* _WHAT YOU HAVE TO DO_
Faithfully repeat each entry below, minus the pictures.
Start of DATA FOR ANALYSIS
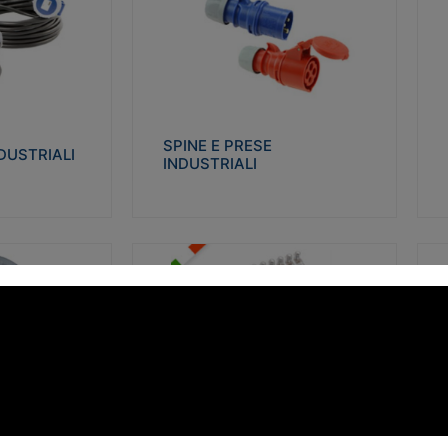
STRIALI
SPINE E PRESE INDUSTRIALI
Q
co glow wire test
Realizzate in termoplastico isolante e non
Re
 le seguenti
propagante la fiamma (Glow wire 650°C e
p
 23-50. Grado di
parti attive 850°C). Resistente agli agenti
El
chimici con particolari in acciaio inox.
gr
SPINE E PRESE
DUSTRIALI
INDUSTRIALI
alizza
Visualizza
FORBOX
S
I morsetti di giunzione unipolari si
At
ro isolante e non
utilizzano nelle cassette di derivazione e in
ca
ow-wire 850°.
tutte le connessioni “volanti” civili e
de
i: IK07-IK 08.
industriali in cui è richiesta praticità di
ny
installazione e sicurezza di connessione.
ERE
FORBOX
alizza
Visualizza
End of DATA FOR ANALYSIS
* _EXERCISE ANSWER_
STRIALI
SPINE E PRESE INDUSTRIALI
Q
co glow wire test
Realizzate in termoplastico isolante e non
Re
 le seguenti
propagante la fiamma (Glow wire 650°C e
p
 23-50. Grado di
parti attive 850°C). Resistente agli agenti
El
chimici con particolari in acciaio inox.
gr
SPINE E PRESE
DUSTRIALI
INDUSTRIALI
alizza
Visualizza
FORBOX
S
I morsetti di giunzione unipolari si
At
ro isolante e non
utilizzano nelle cassette di derivazione e in
ca
ow-wire 850°.
tutte le connessioni “volanti” civili e
de
i: IK07-IK 08.
industriali in cui è richiesta praticità di
ny
installazione e sicurezza di connessione.
ERE
FORBOX
alizza
Visualizza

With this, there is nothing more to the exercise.